Photo Credit: @okaysix_
Zach Pascal (born December 18, 1994, in Upper Marlboro, Md) is a wide receiver for the Indianapolis Colts of the National Football League. He played college football at Old Dominion. In the Colts' season opener against the Cincinnati Bengals, Pascal made his NFL debut and had a lone reception for 18 yards to go along with two kick returns for 54 net yards. On September 30, he scored his first NFL touchdown with a pass from Andrew Luck in an overtime loss to the Houston Texans.
1. You have one of the most sought-after jobs in the world; at any given time there are a million kids that dream of growing up to play in the NFL. What do you love about your career so far? Did you always know this is what you wanted to do?
I have always known I was destined to be in the NFL. I love the fact that I have the power to inspire so many young people in this world and show them that, no matter what the situation, you can always make your dreams come true.
2. As a rookie player, how do the physical demands of playing in the league compare to those of college ball?
The physical demands are big and they only get bigger in the league.

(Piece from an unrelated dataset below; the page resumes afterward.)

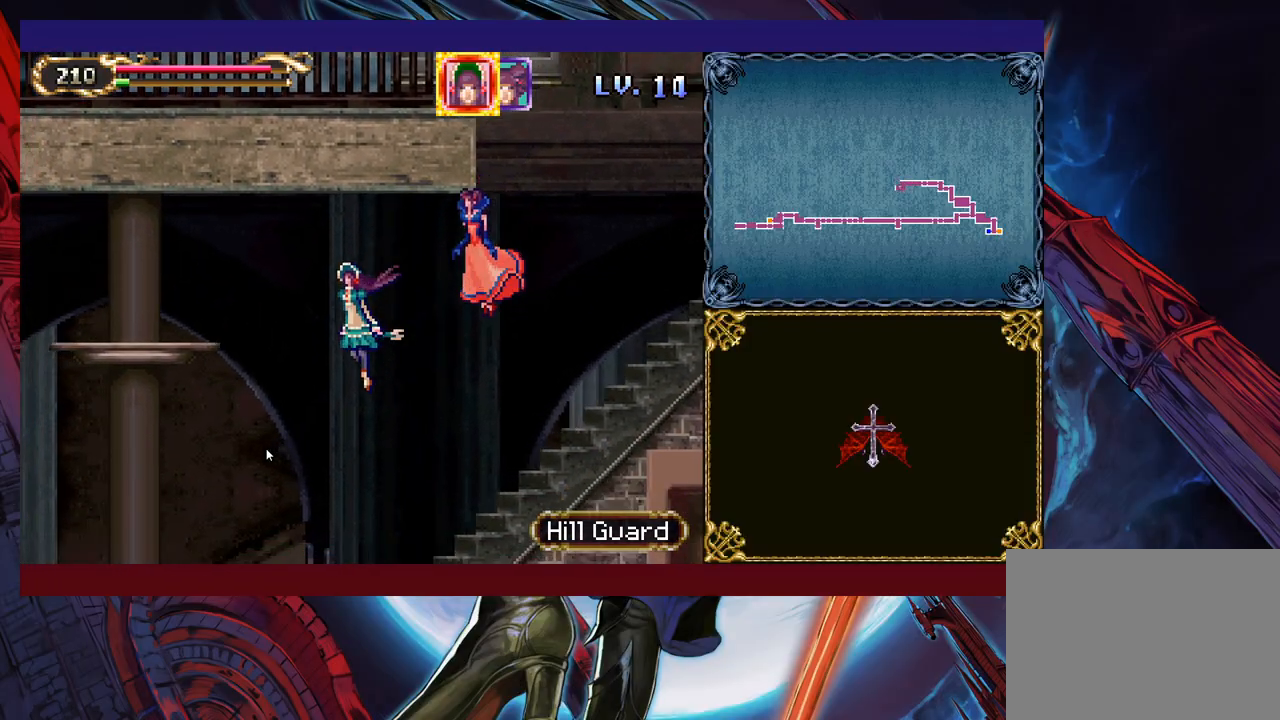
{"buttons": [], "left_stick": "down-left", "right_stick": "center", "events": []}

The combination of years of playing and increased level of competition is rough. No matter what level you are playing at, they key is taking care of your body, especially taking care to recover properly.
3. In your opinion, what impact do nutrition and sleep have on the overall health of an athlete during training and the regular season? Is it a factor when it comes to injury rates?

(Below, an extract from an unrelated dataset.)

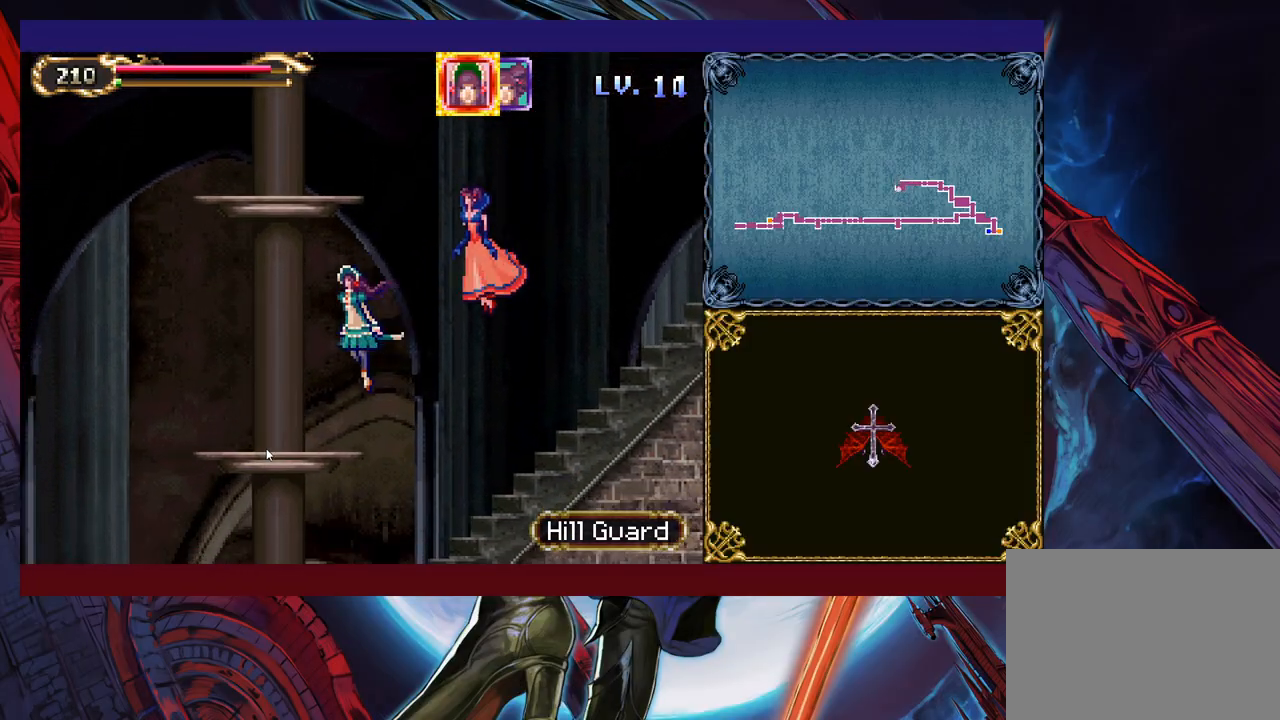
{"buttons": [], "left_stick": "down-left", "right_stick": "center", "events": []}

Nutrition and sleep for me are 65% of the reason most athletes are successful. If your body is not well rested there is no way it can perform. During training, sleep is probably the most important thing as our bodies are pushed to the max every day. During regular season, it helps with longevity. Being unrested can lead to mistakes and, in this game, mistakes can be deadly.
4. Let’s talk away-games: it’s a well-known fact that most professional athletes play better at home. Beyond fan support of playing a home game, do you think this has something to do with the athletes sleeping in their own beds? How do you think jet-lag and tiredness from travel effects athletic performance for away-games?
Unfortunately, before every game, we stay in hotels so I don't get the chance to sleep in my own bed, but there is definitely something comforting about my own space. But in a sense our 'home hotel' is my second home during season. So yes, I think the comfortability of routine for a home game favours a team. When travelling, jet-lag can affect our bodies due to being in a different time zone and pressure differences in the air. To combat this, I try and adjust the time I go to sleep all week before the game if we are playing a team with a significant time difference.
5. Back at home, in your own bed, what’s your secret to getting a great night’s sleep?
I'm pretty regimented about the time I go to bed to make sure I get all my hours of sleep. Choosing just the right position for whatever my body has been through that day is key as well.
6. You get to sleep in. If you could have anything, what’s your ideal breakfast in bed?
My ideal breakfast in bed would be eggs, bacon, french toast and orange juice.